Replacing Ansible Vault Sprawl with CertLocker

This was good craic to build because it was not just a feature ticket. It was one of those infrastructure problems that only gives you a proper answer after you chase it through Ansible, Gateway tokens, PEM files, groups, deployment failures, and your own assumptions.

Ansible Vault was not the villain here. It did its job: encrypt sensitive values in a repo so we could keep deploying. The problem was the centre of gravity. As CertLocker matured, it became harder to justify keeping the sensitive deployment material in encrypted files beside the playbooks.

We are trying to be transparent with how CertLocker is being built. Some weeks are shiny UI work. Some weeks are HAProxy, Pebble, Gateway routes, Postgres keys, or deployment scripts. This was the second kind: useful infrastructure work that makes the deployment path cleaner.

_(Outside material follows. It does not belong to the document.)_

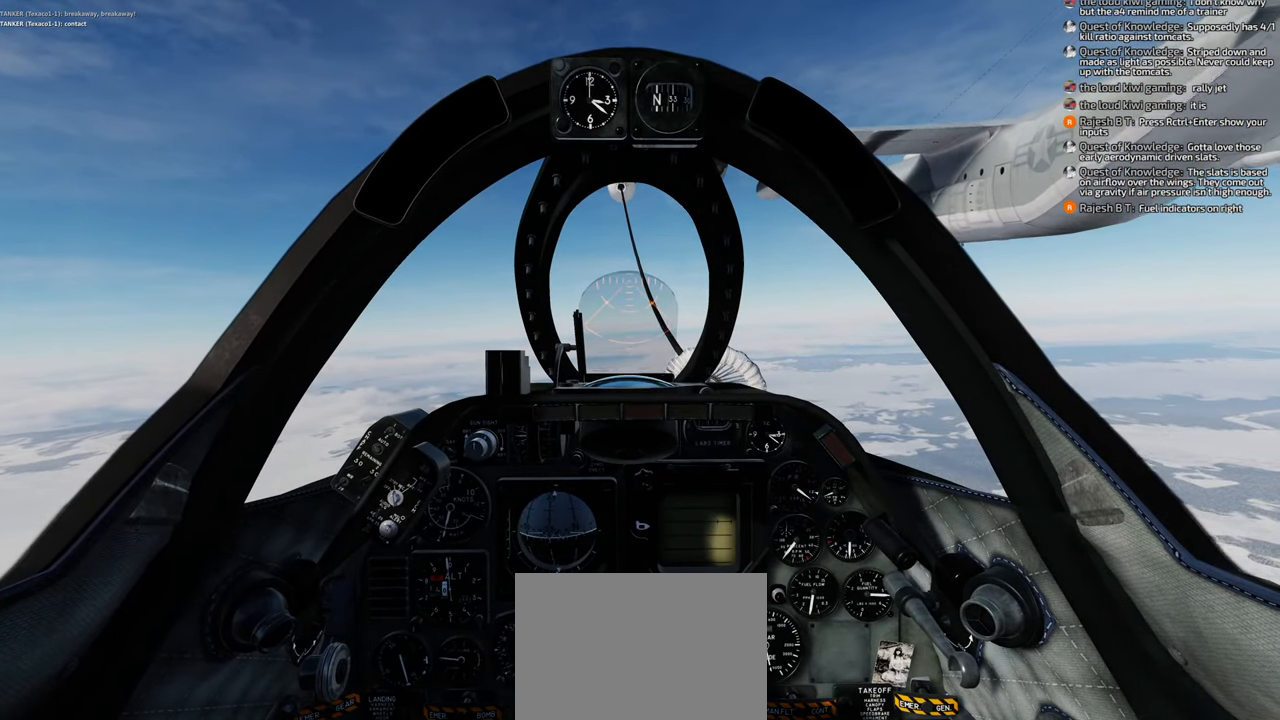
{"buttons": [], "left_stick": "center", "right_stick": "center", "events": []}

CertLocker is meant to be an infrastructure trust control plane. If we still need a separate Vault-shaped dependency to deploy our own certificate platform, then the control plane is not finished. This migration is part of closing that loop.

What changed

The interesting part is the boundary it changes. We did not start with "replace Ansible Vault" as a slogan. We started with the pieces CertLocker already needed to support this kind of deployment:

Gateway support for creating and reading secrets with automation tokens.
Group-scoped access so records can belong to environments such as dev02 and dev03.
A Gateway lookup endpoint that resolves a secret by stable name.
PEM secret support for certificate private keys.
ACME, HAProxy, Cloudflare DNS, Pebble, and Let's Encrypt certificate delivery.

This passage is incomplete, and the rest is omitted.